Dear Experts,
I have an esx 4.0 machine setup and it receives a constant stream of syslog (udp) and tcp events.
I leverage snapshot for backup and restore purposes.
I came across the KB titled "Taking a snapshot with virtual machine memory stuns the virtual machine while the memory is written to disk".
The document mentions esx 3.x but the side bar has product version 4.0 and 4.1.
Question: Will I lose events during the snapshot? I'm less worried about the tcp events because those will be stored on a collector and resent in the event of downtime. The udp events will definitely be impacted and this is what I am trying to avoid. I did a quick test and while I ran snapshot I also ran a ping test. I only had 1 dropped packet.
Any information is greatly appreciated.
Thanks,
udp666
For backup purposes, you don't nee to worry as the memory is not snapshotted - is not useful to do that because only the disk matters.

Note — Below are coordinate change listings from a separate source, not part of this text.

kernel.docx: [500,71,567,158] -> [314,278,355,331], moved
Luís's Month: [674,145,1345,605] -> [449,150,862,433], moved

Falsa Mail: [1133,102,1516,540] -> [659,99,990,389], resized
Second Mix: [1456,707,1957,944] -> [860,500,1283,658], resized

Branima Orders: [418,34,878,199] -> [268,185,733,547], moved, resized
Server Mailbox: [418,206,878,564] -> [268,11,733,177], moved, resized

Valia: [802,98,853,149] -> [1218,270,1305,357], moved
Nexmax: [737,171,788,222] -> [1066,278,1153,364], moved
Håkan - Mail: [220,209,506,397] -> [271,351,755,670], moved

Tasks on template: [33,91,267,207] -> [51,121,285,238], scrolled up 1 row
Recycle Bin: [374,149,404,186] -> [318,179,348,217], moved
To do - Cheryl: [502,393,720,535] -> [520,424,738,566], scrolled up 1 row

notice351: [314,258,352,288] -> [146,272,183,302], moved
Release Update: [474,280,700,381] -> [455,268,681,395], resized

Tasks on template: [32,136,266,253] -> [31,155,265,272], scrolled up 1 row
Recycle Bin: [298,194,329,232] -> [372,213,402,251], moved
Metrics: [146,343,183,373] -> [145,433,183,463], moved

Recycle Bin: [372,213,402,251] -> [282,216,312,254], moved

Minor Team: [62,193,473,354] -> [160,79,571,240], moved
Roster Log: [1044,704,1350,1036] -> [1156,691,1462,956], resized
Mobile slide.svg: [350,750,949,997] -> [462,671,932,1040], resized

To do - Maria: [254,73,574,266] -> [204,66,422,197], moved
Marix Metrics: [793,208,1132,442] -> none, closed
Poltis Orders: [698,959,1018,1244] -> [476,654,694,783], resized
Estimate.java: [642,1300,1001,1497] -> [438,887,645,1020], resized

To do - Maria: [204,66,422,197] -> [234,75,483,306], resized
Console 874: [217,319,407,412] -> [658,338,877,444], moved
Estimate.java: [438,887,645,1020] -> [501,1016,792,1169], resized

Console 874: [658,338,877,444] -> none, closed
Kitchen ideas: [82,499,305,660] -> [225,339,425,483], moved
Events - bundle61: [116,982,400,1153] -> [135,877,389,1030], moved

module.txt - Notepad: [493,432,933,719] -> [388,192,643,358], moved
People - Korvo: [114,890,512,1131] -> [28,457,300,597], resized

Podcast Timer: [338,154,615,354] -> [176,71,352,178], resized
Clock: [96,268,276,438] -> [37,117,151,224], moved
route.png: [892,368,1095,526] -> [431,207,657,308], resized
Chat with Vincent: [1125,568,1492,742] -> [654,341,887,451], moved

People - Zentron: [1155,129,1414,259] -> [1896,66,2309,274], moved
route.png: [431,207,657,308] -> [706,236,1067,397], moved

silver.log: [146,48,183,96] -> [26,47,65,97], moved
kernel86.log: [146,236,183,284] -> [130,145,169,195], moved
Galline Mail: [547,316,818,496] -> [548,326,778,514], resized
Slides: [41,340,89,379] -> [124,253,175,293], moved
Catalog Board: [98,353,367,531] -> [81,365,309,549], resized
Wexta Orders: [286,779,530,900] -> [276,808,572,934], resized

Anyway, snapshotting disk and memory should not cause any problem to your network stack. The lost ping you see is expected - never had any problem at this point.
VM's still get briefly stunned during snapshot operations even if the VM's memory doesn't need to be written to disk.
Normally the stun's involved when snapshots are applied and removed/deleted are short in duration, say around a second or less, and are unlikely to mean missed UDP traffic. Though the length of these pauses will depend on your environment.
To get an idea of how long is normal for your environment you need to look in VM logs of similar VM machines (ie the vmware.log file in the same directory as your VM's vmx and vmdk files), there's normally one stun for creating/starting a snapshot, and numerous for deleting/ending one. The log file entries will look like (grep/search for Checkpoint_Unstun)...
May 27 10:47:59.931: vmx| Checkpoint_Unstun: vm stopped for 365815 us (ie 0.4 secs)
However they can, on rare occasion, last for longer (because the host, vm, or storage are busy, for example). I've seen up to 10 secs, could be worse if your infrastructure is really struggling. In which case you're going to drop syslog messages that would need to be handled at that time.